Background: Morbid obesity (MO) is associated with increased renal plasma flow (RPL) and glomerular filtration rate (GFR). This type of obesity usually does not respond to medical treatment, with bariatric surgery being the current treatment of choice. The present study aimed to evaluate whether weight loss may reverse the glomerular hyperfiltration of MO patients.

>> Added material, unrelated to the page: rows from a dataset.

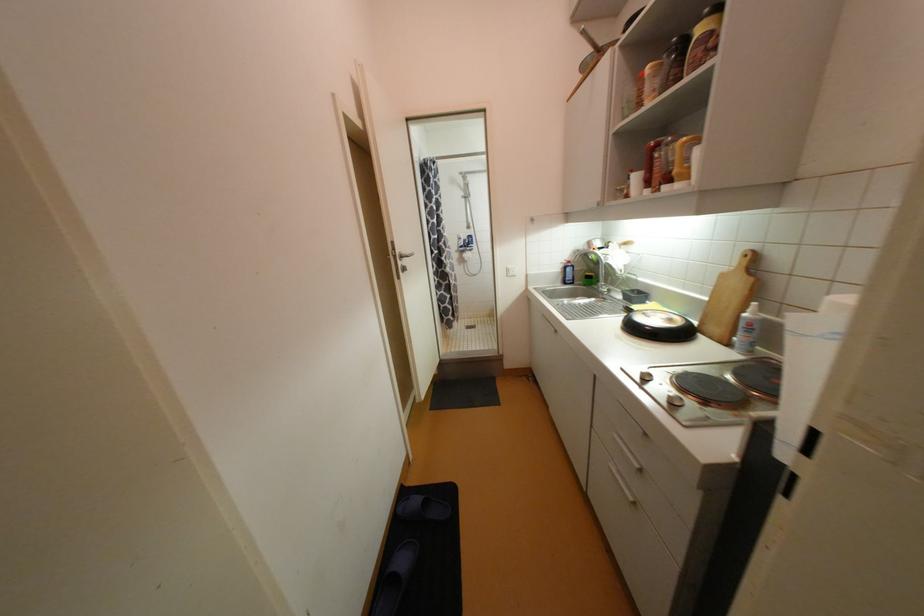
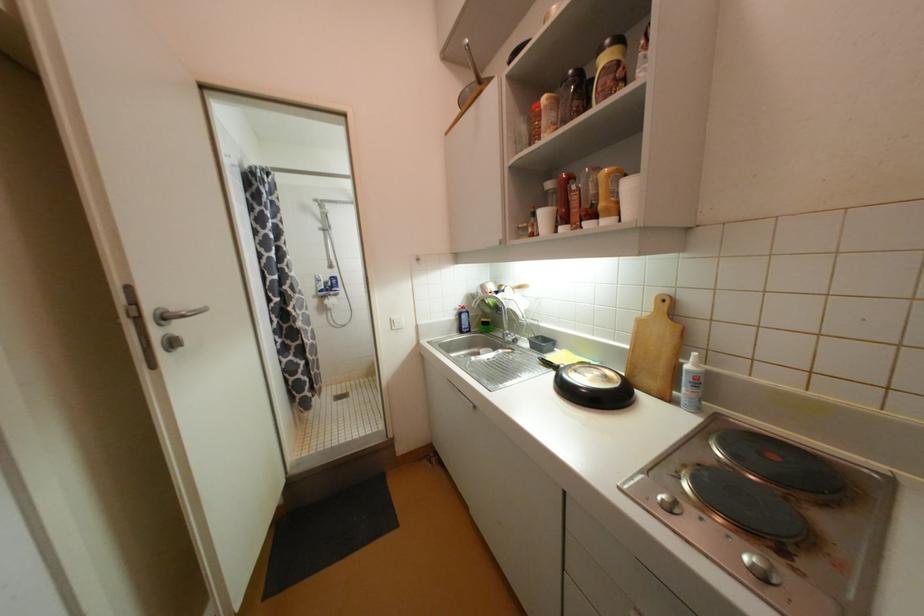
The point at (412, 257) is marked in the first image. Where is the corresponding point in the second image?

(188, 318)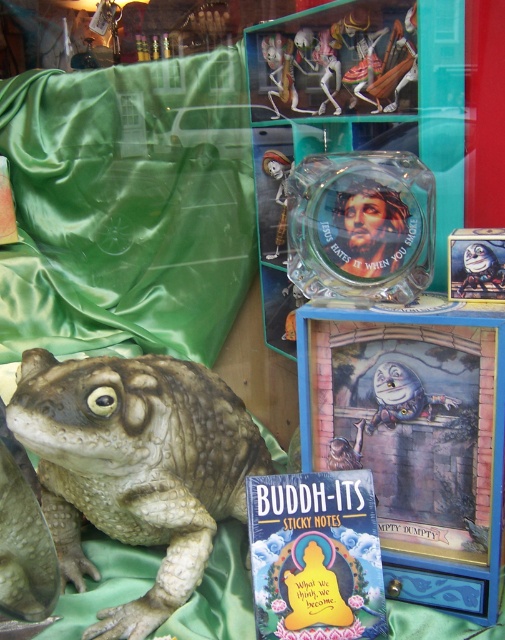
You are standing in front of a display window and see a leather like brown frog at lower left and a small blue box with Alice in Wonderland illustration on the right. Which object is closer to the point at coordinates (135, 467)?

The leather like brown frog at lower left is located at point (135, 467), so it is exactly at that coordinate point.

Consider the image. You are standing in front of the display window and want to touch the point at coordinates point (225, 392). If your hand can reach up to 1.2 meters, will you be able to reach it?

The distance of point (225, 392) from the camera is 1.18 meters, so yes, you can reach it since your hand can extend up to 1.2 meters.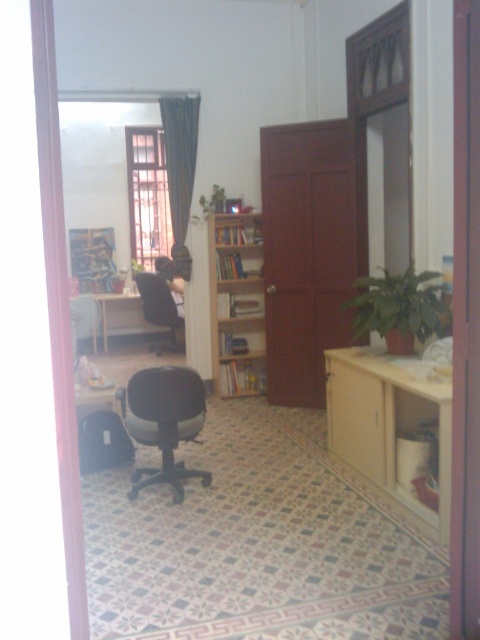
Measure the distance between light brown wooden bookshelf at center and dark green fabric curtain at upper center.

A distance of 28.33 inches exists between light brown wooden bookshelf at center and dark green fabric curtain at upper center.

Does light brown wooden bookshelf at center appear on the left side of dark green fabric curtain at upper center?

Incorrect, light brown wooden bookshelf at center is not on the left side of dark green fabric curtain at upper center.

Find the location of a particular element. The width and height of the screenshot is (480, 640). light brown wooden bookshelf at center is located at coordinates (237, 304).

Where is `light brown wooden bookshelf at center`? The image size is (480, 640). light brown wooden bookshelf at center is located at coordinates (237, 304).

Can you confirm if matte black swivel chair at center is shorter than black mesh office chair at center?

Incorrect, matte black swivel chair at center's height does not fall short of black mesh office chair at center's.

Which of these two, matte black swivel chair at center or black mesh office chair at center, stands taller?

Standing taller between the two is matte black swivel chair at center.

Is point (126, 408) behind point (157, 342)?

No, it is not.

Identify the location of matte black swivel chair at center. (164, 420).

Does light brown wooden bookshelf at center have a smaller size compared to matte black swivel chair at center?

Yes.

Who is more distant from viewer, (264, 353) or (144, 442)?

The point (264, 353) is more distant.

Find the location of a particular element. light brown wooden bookshelf at center is located at coordinates (237, 304).

Locate an element on the screen. The height and width of the screenshot is (640, 480). light brown wooden bookshelf at center is located at coordinates point(237,304).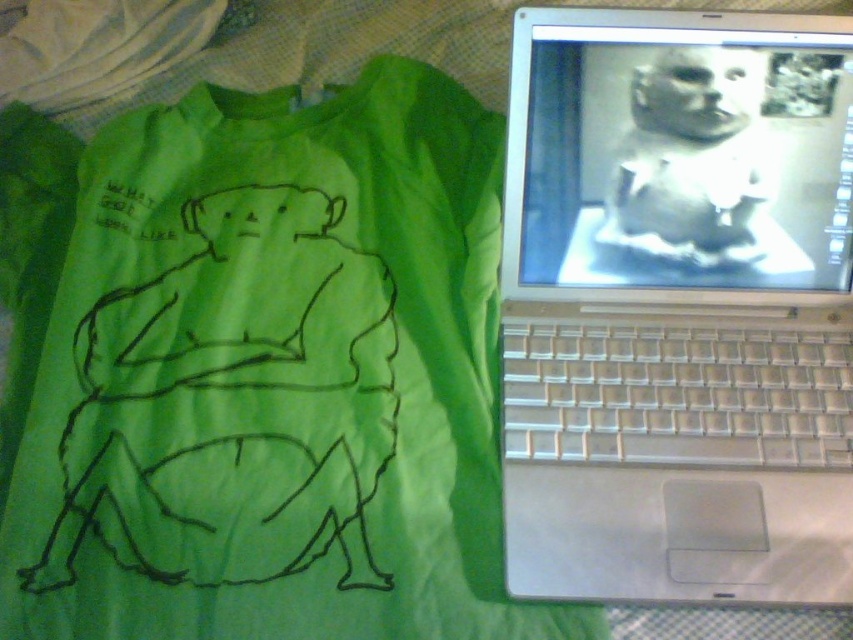
Question: In this image, where is green fabric t-shirt at upper left located relative to white matte baby at upper right?

Choices:
 (A) left
 (B) right

Answer: (A)

Question: Among these points, which one is nearest to the camera?

Choices:
 (A) pos(612,216)
 (B) pos(94,403)

Answer: (B)

Question: Among these objects, which one is farthest from the camera?

Choices:
 (A) white matte baby at upper right
 (B) silver metallic laptop at upper right

Answer: (A)

Question: Which point appears closest to the camera in this image?

Choices:
 (A) (830, 323)
 (B) (635, 92)

Answer: (B)

Question: Is green fabric t-shirt at upper left above silver metallic laptop at upper right?

Choices:
 (A) yes
 (B) no

Answer: (B)

Question: Can you confirm if green fabric t-shirt at upper left is smaller than silver metallic laptop at upper right?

Methods: This was a retrospective study of 140 patients submitted to Roux-en-Y gastric bypass (31.5% men, mean body mass index 46.17 +/- 5). Renal glomerular function and anthropometric and biochemical parameters were studied in patients before and 8 months after the surgery. GFR was determined by 24-hour urine samples.
Results: In the obese group, GFR before surgery was 148.7 +/- 35.2 ml/min. After the weight loss, GFR decreased to 113.8 +/- 31.7 ml/min (p<0.0001). Homeostasis model assessment-insulin resistance and glycosylated hemoglobin values were higher in MO with hyperfiltration. Weight loss was associated with reduction in blood pressure and GFR. It was found that the variation in systolic and diastolic blood pressure was a predictor of change in GFR.
Conclusion: This study shows that obesity-related glomerular hyperfiltration ameliorates after weight loss. The improvement in hyperfiltration may prevent the development.